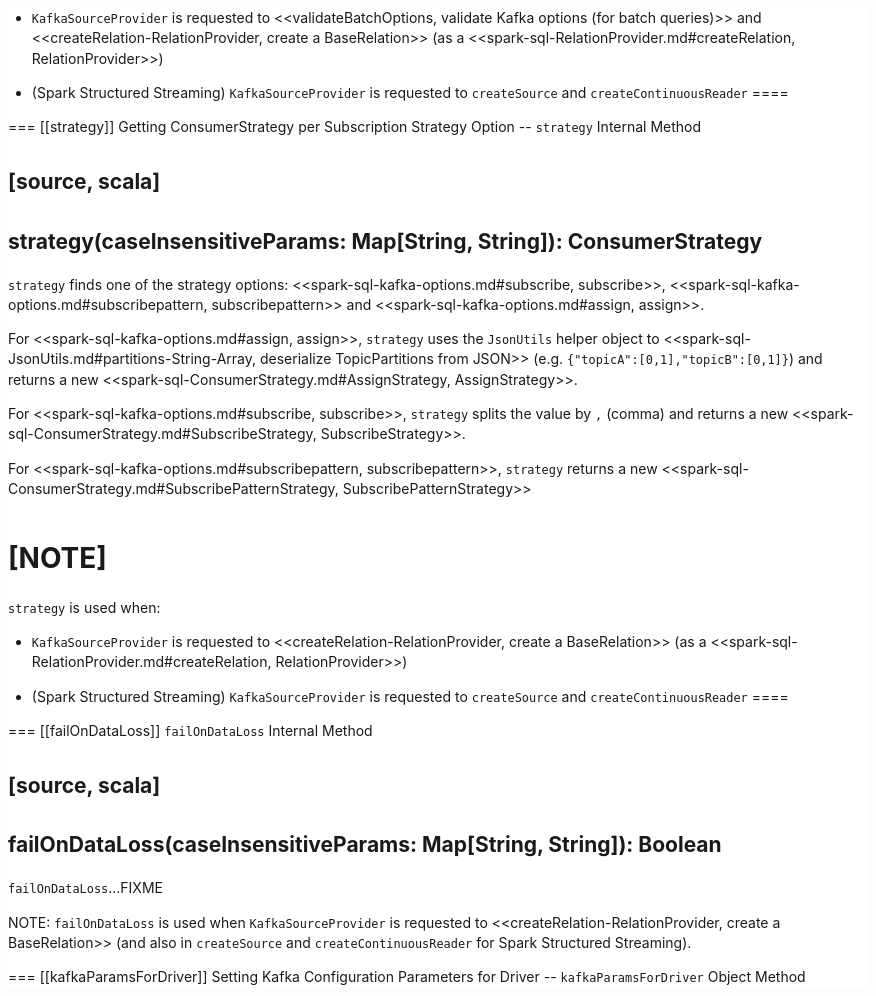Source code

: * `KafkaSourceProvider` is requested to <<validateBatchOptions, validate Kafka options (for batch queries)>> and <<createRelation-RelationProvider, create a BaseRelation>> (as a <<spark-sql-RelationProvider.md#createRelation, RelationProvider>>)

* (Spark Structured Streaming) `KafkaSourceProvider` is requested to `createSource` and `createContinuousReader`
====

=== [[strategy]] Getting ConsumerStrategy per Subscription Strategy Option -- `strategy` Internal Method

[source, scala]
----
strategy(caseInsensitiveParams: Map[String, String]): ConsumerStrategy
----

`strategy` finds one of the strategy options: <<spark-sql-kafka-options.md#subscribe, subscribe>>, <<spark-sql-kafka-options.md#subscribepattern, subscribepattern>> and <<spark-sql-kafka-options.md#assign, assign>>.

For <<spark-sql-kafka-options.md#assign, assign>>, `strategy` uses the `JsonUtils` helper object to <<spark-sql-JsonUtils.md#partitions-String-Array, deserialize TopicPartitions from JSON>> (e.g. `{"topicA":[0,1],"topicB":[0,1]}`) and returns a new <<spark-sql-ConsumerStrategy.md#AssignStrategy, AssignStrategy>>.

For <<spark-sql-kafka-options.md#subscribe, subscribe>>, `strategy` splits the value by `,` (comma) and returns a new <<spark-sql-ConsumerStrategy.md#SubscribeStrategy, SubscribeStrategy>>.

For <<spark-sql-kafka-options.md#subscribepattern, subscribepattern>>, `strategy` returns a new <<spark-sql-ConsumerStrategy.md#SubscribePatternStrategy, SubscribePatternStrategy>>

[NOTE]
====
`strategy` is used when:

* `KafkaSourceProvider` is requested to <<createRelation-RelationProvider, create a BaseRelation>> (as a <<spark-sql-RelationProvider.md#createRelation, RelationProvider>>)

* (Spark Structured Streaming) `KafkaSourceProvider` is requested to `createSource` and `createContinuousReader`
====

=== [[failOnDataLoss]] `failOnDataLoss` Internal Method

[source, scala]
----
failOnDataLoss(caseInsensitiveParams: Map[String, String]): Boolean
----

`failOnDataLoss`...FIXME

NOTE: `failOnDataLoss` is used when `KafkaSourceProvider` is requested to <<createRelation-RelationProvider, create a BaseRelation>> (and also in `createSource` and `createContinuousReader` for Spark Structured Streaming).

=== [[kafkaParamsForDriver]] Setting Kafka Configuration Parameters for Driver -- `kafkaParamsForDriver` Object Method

# # # #

Problem to solve — Turn every line of the listing above into a JSON array of strings, one string per line, leaving out blank lines and the picture.

Written answer —
[
  "Source code",
  ": * `KafkaSourceProvider` is requested to <<validateBatchOptions, validate Kafka options (for batch queries)>> and <<createRelation-RelationProvider, create a BaseRelation>> (as a <<spark-sql-RelationProvider.md#createRelation, RelationProvider>>)",
  "* (Spark Structured Streaming) `KafkaSourceProvider` is requested to `createSource` and `createContinuousReader`",
  "====",
  "=== [[strategy]] Getting ConsumerStrategy per Subscription Strategy Option -- `strategy` Internal Method",
  "[source, scala]",
  "----",
  "strategy(caseInsensitiveParams: Map[String, String]): ConsumerStrategy",
  "----",
  "`strategy` finds one of the strategy options: <<spark-sql-kafka-options.md#subscribe, subscribe>>, <<spark-sql-kafka-options.md#subscribepattern, subscribepattern>> and <<spark-sql-kafka-options.md#assign, assign>>.",
  "For <<spark-sql-kafka-options.md#assign, assign>>, `strategy` uses the `JsonUtils` helper object to <<spark-sql-JsonUtils.md#partitions-String-Array, deserialize TopicPartitions from JSON>> (e.g. `{\"topicA\":[0,1],\"topicB\":[0,1]}`) and returns a new <<spark-sql-ConsumerStrategy.md#AssignStrategy, AssignStrategy>>.",
  "For <<spark-sql-kafka-options.md#subscribe, subscribe>>, `strategy` splits the value by `,` (comma) and returns a new <<spark-sql-ConsumerStrategy.md#SubscribeStrategy, SubscribeStrategy>>.",
  "For <<spark-sql-kafka-options.md#subscribepattern, subscribepattern>>, `strategy` returns a new <<spark-sql-ConsumerStrategy.md#SubscribePatternStrategy, SubscribePatternStrategy>>",
  "[NOTE]",
  "====",
  "`strategy` is used when:",
  "* `KafkaSourceProvider` is requested to <<createRelation-RelationProvider, create a BaseRelation>> (as a <<spark-sql-RelationProvider.md#createRelation, RelationProvider>>)",
  "* (Spark Structured Streaming) `KafkaSourceProvider` is requested to `createSource` and `createContinuousReader`",
  "====",
  "=== [[failOnDataLoss]] `failOnDataLoss` Internal Method",
  "[source, scala]",
  "----",
  "failOnDataLoss(caseInsensitiveParams: Map[String, String]): Boolean",
  "----",
  "`failOnDataLoss`...FIXME",
  "NOTE: `failOnDataLoss` is used when `KafkaSourceProvider` is requested to <<createRelation-RelationProvider, create a BaseRelation>> (and also in `createSource` and `createContinuousReader` for Spark Structured Streaming).",
  "=== [[kafkaParamsForDriver]] Setting Kafka Configuration Parameters for Driver -- `kafkaParamsForDriver` Object Method"
]